TASKS TO CARRY OUT
a) Reproduce verbatim the part of the COW optimization thread starting with "A CoW tree that" and going on through "a node's parent.".
b) Answer these questions about the COW optimization thread:
(i) In the XMLNode struct, what type is given for the parent property?
(ii) If unmodified subparts of the tree are shared, what must be checked before a node is modified in place?
(iii) Which keyword used on enums does Adrian ask about adding to structs?

TEXT
§
[swift-evolution] [swift-users] Problem with COW optimization
Dave Abrahams
dabrahams at apple.com
Tue Sep 20 10:15:17 CDT 2016
on Tue Sep 20 2016, Adrian Zubarev <swift-evolution at swift.org> wrote:
> True, but how do you traverse back the tree from an inner node?
>
> Lets look at this simple tree:
>
> <root>
> <first>
> <second/>
> </first>
> </root>
> let second = /* get the second node */
>
> second.parent // <— How would you implement this with pure value type?
Two possibilities:
1. You don't. Instead your traversal state becomes a path from the root
of the tree.
2. You represent the graph more explicitly, e.g.:
struct XMLNode {
tag: String
attributes: [String]
parent: Int
children: [Int]
}
typealias XMLTree = [XMLNode]
where parent and children are indices into XMLTree.
> If parent were only a struct without a reference type behind the
> scenes the parent will also contain the current child, where every
> child has the parent and so one. The reference type is there as a
> layer to achieve this.
A CoW tree that uses references for relationships internally has some
interesting limitations:
* you have to choose between the ability to share unmodified subparts of
the tree between copies and the ability to reach a node's parent.
* if you share unmodified subparts, you need to check uniqueness of
all its ancestors before modifying a node in place
To me, it doesn't make sense to use references for relationships unless
they let you share unmodified subparts. If you don't share unmodified
subparts, you'll get much worse performance from such a CoW
representation than you would using the array representation I quoted
above.
So if you're really committed to using a reference for a parent
relationship, I'd ditch CoW either give the XML tree reference
semantics, or make it immutable (in which case its semantics are
indistinguishable from value semantics).
Hope this helps,
Dave
>
>
> What kind of a layer does indirect add on enums?
> Can indirect solve the problem here and can it be added to structs as well?
> If I’m missing here something, and there might be a true value type solution for this problem, I’d throw the whole project away and rebuild it from the beginning. :)
>
> Best regards,
>
> --
> Adrian Zubarev
> Sent with Airmail
>
> Am 20. September 2016 um 08:56:20, Dave Abrahams via swift-evolution (swift-evolution at swift.org) schrieb:
>
> on Mon Sep 19 2016, Adrian Zubarev <swift-evolution at swift.org> wrote:
>
>> I think I just found a solution to my problem:
>>
>> /// - Parameter child: The new `child` to add to the `children` array.
§
DATA EXTRACT
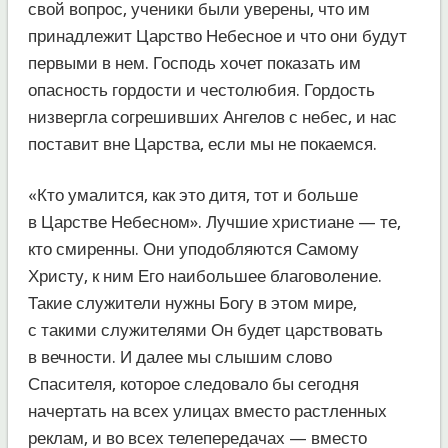
свой вопрос, ученики были уверены, что им
принадлежит Царство Небесное и что они будут
первыми в нем. Господь хочет показать им
опасность гордости и честолюбия. Гордость
низвергла согрешивших Ангелов с небес, и нас
поставит вне Царства, если мы не покаемся.
«Кто умалится, как это дитя, тот и больше
в Царстве Небесном». Лучшие христиане — те,
кто смиренны. Они уподобляются Самому
Христу, к ним Его наибольшее благоволение.
Такие служители нужны Богу в этом мире,
с такими служителями Он будет царствовать
в вечности. И далее мы слышим слово
Спасителя, которое следовало бы сегодня
начертать на всех улицах вместо растленных
реклам, и во всех телепередачах — вместо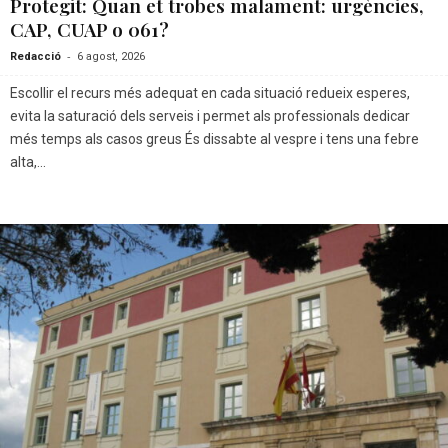
Protegit: Quan et trobes malament: urgències,
CAP, CUAP o 061?
-
Redacció
6 agost, 2026
Escollir el recurs més adequat en cada situació redueix esperes,
evita la saturació dels serveis i permet als professionals dedicar
més temps als casos greus És dissabte al vespre i tens una febre
alta,...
§
EXPECTED RESULTS
a)
A CoW tree that uses references for relationships internally has some
interesting limitations:
* you have to choose between the ability to share unmodified subparts of
the tree between copies and the ability to reach a node's parent.

b)
(i) Int
(ii) The uniqueness of all its ancestors
(iii) indirect